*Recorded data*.
┄┄┄┄┄┄

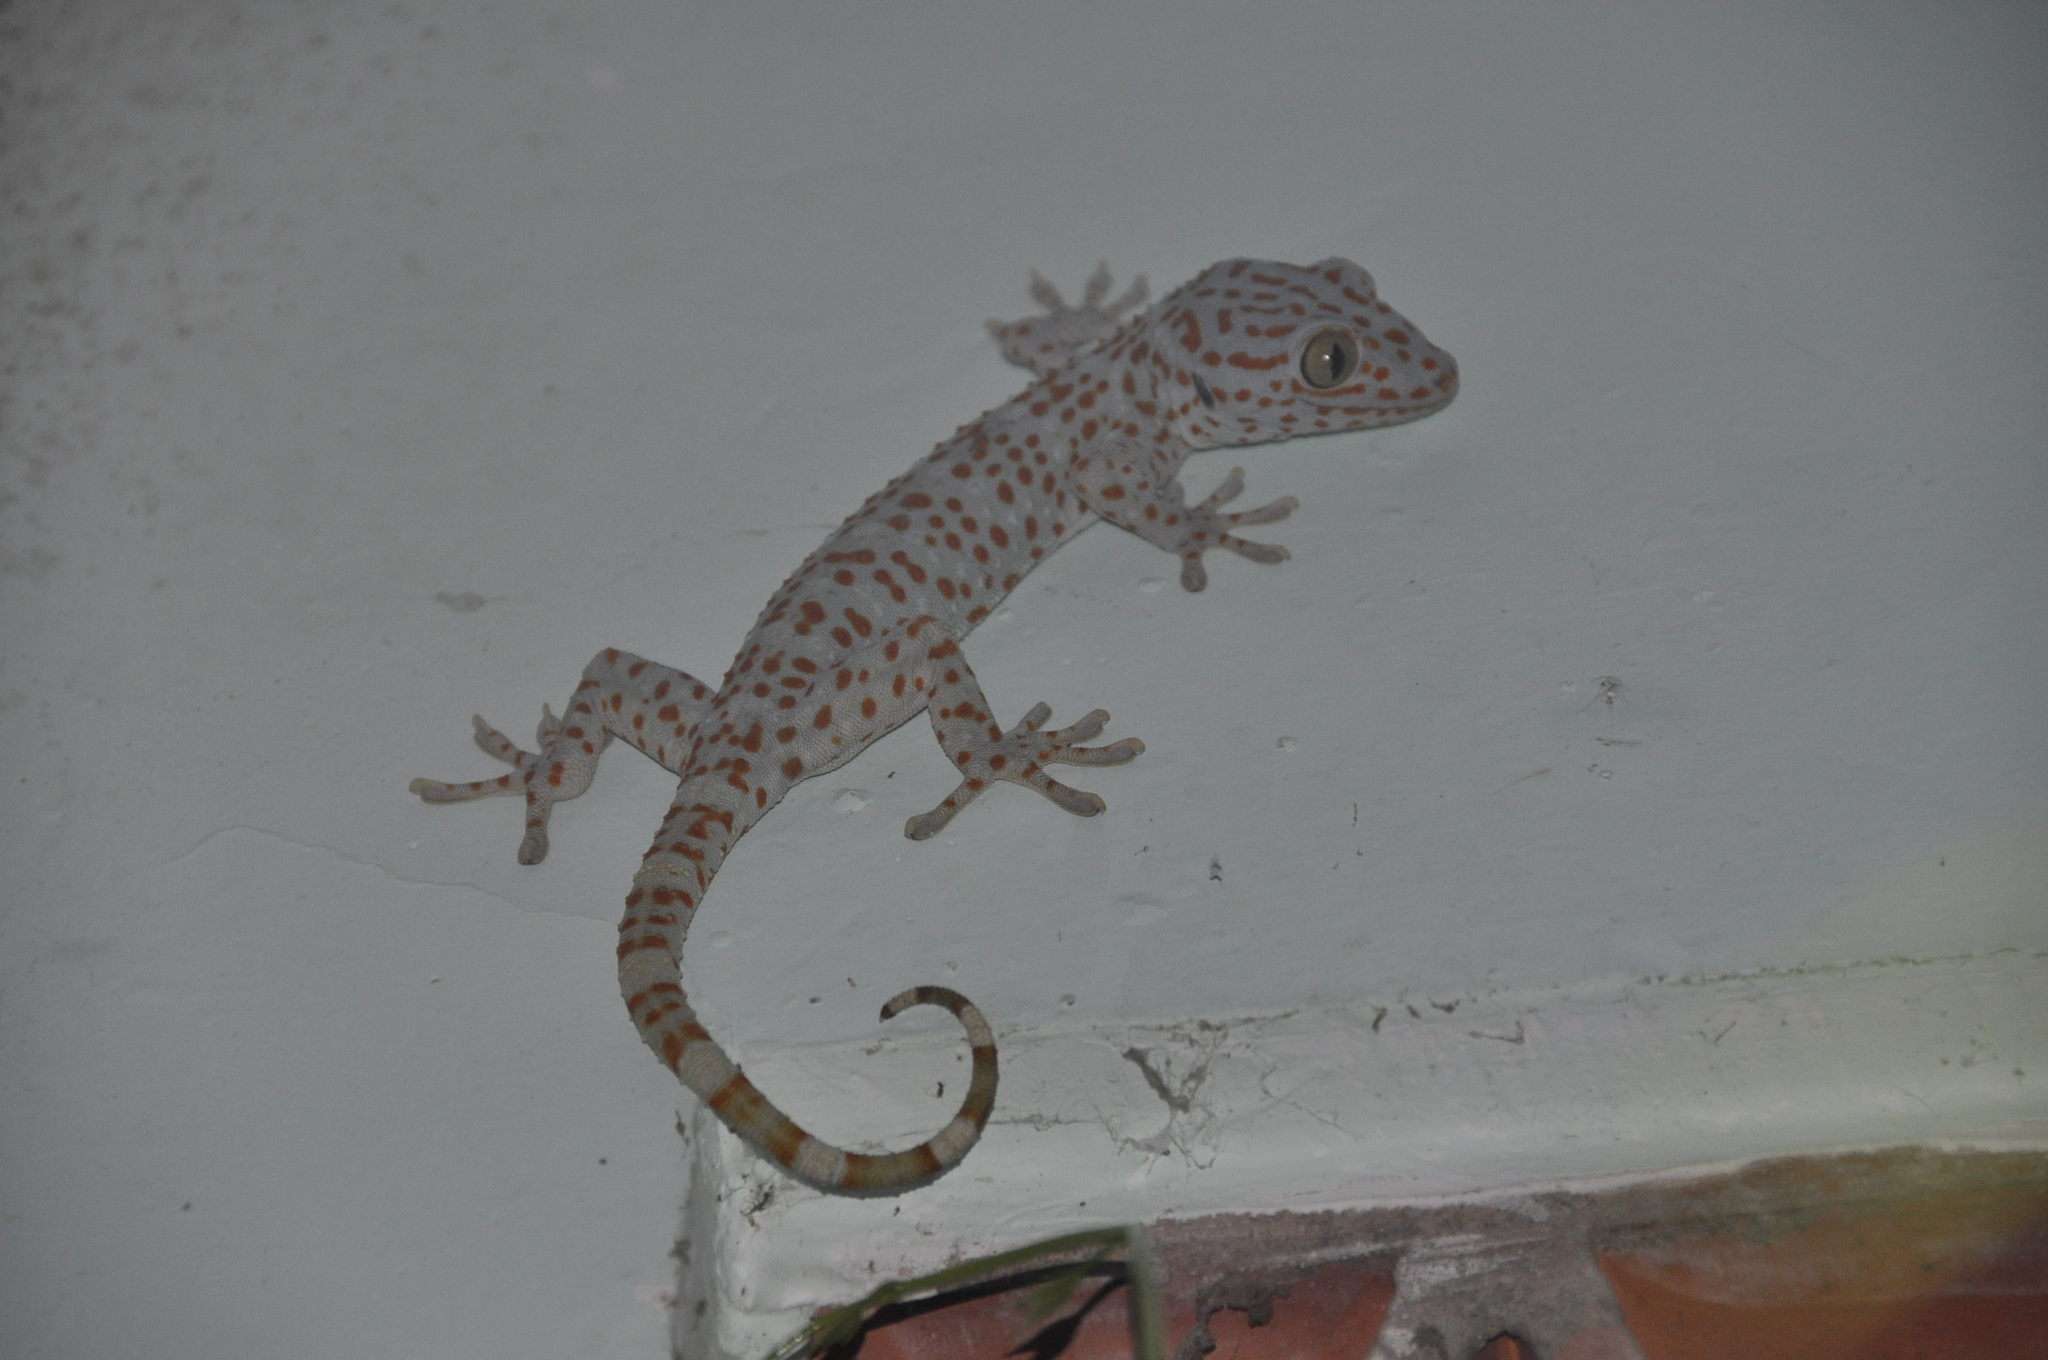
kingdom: Animalia
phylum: Chordata
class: Squamata
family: Gekkonidae
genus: Gekko
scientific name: Gekko gecko
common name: Tokay gecko
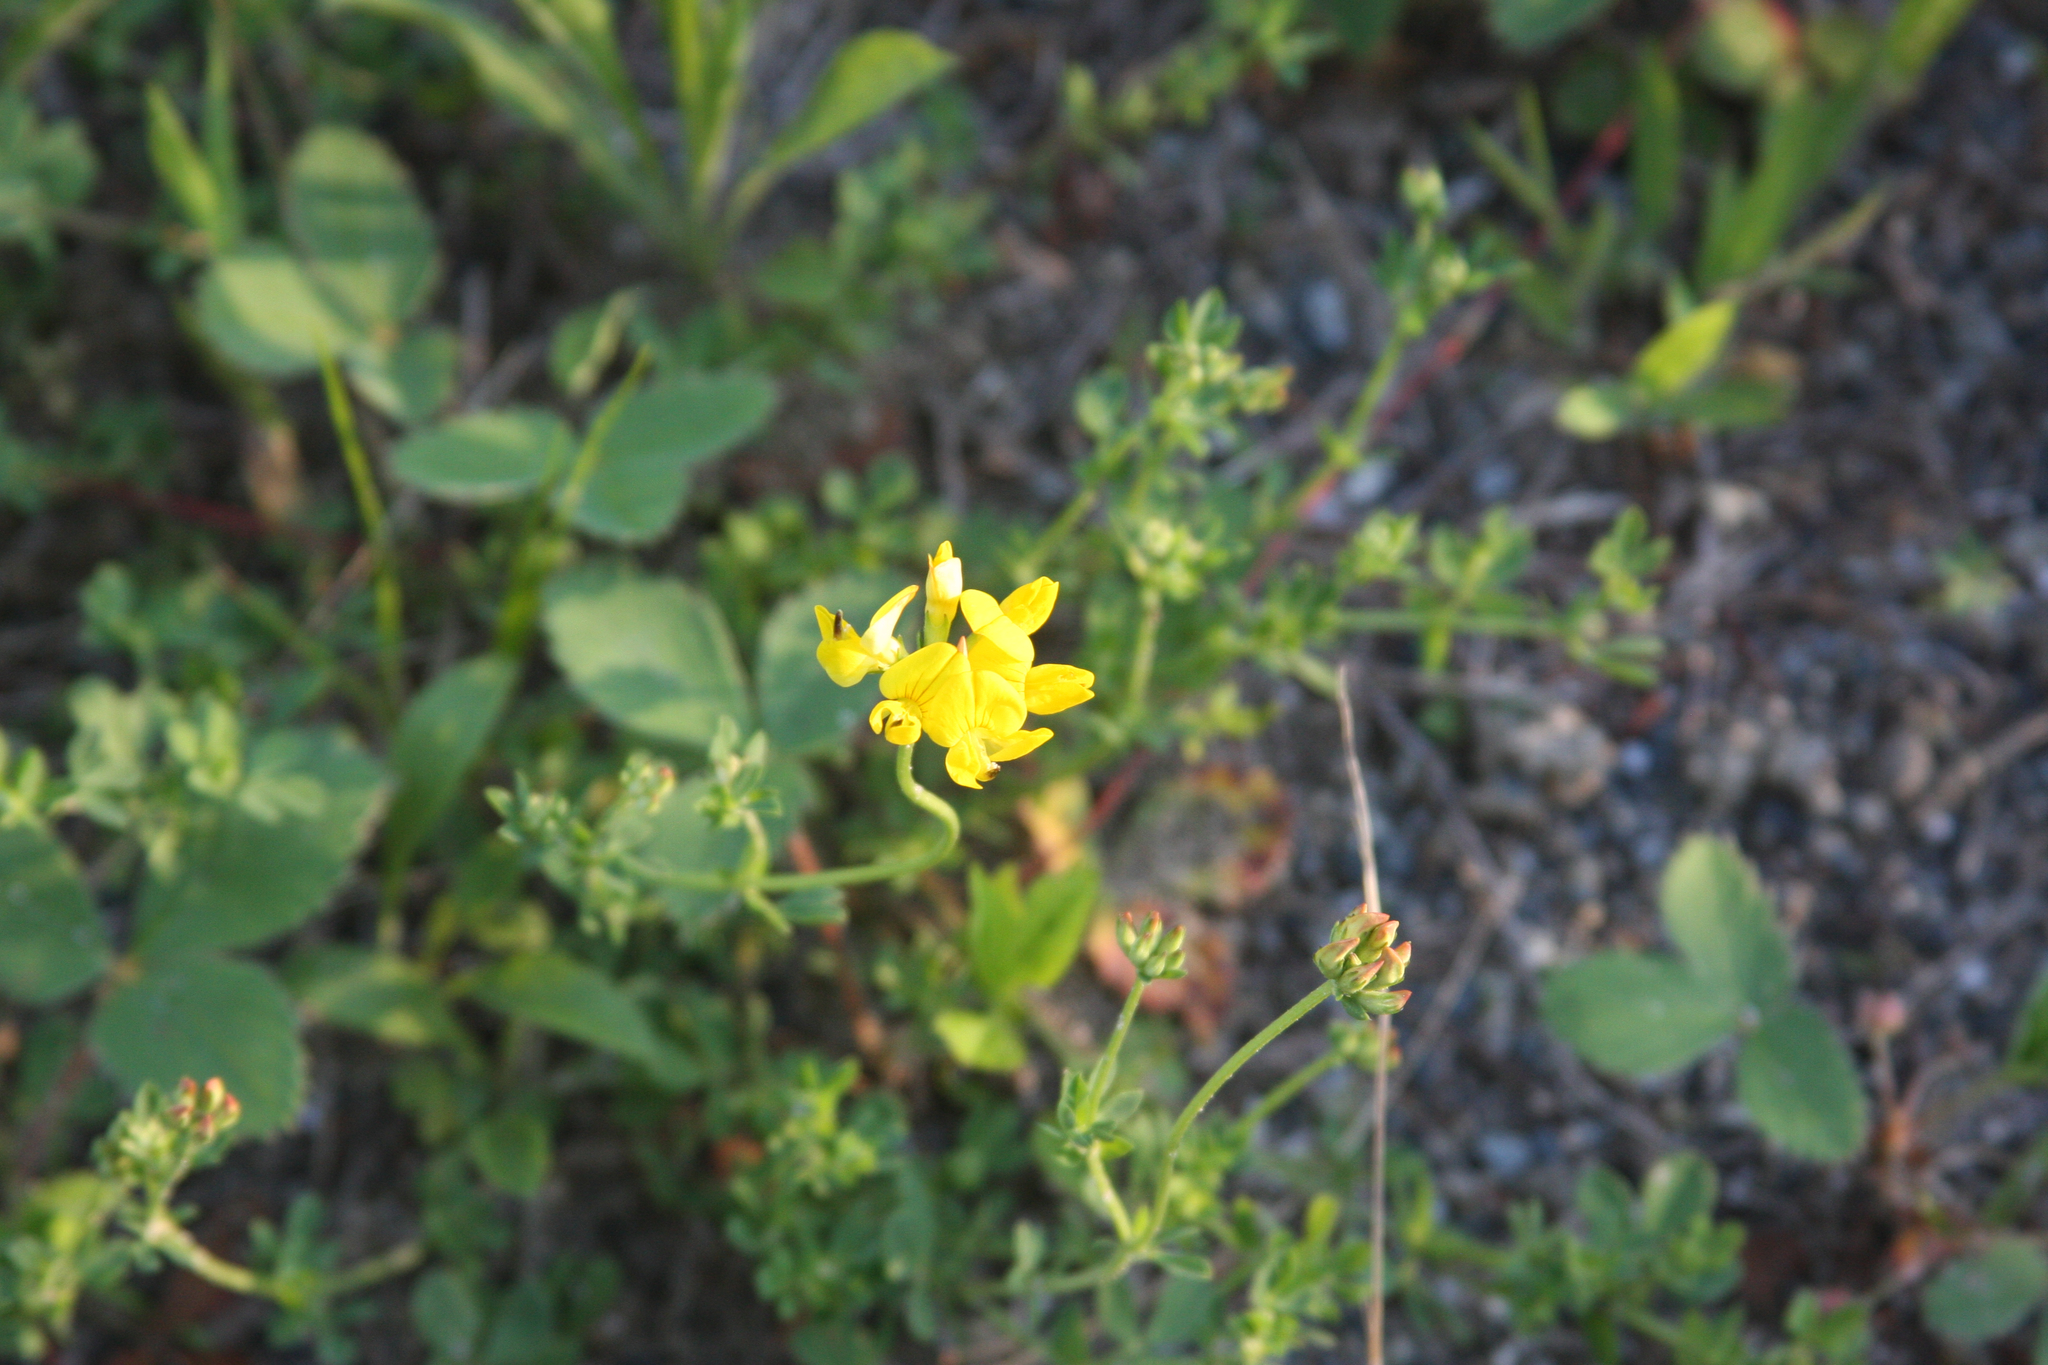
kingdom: Plantae
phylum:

┄┄┄┄┄┄

*Task statement*. Reproduce the records from the line containing "family: Gekkonidae" through the end of the records, including both ends. Leave out the pictures.

*Finished task*.
family: Gekkonidae
genus: Gekko
scientific name: Gekko gecko
common name: Tokay gecko
kingdom: Plantae
phylum:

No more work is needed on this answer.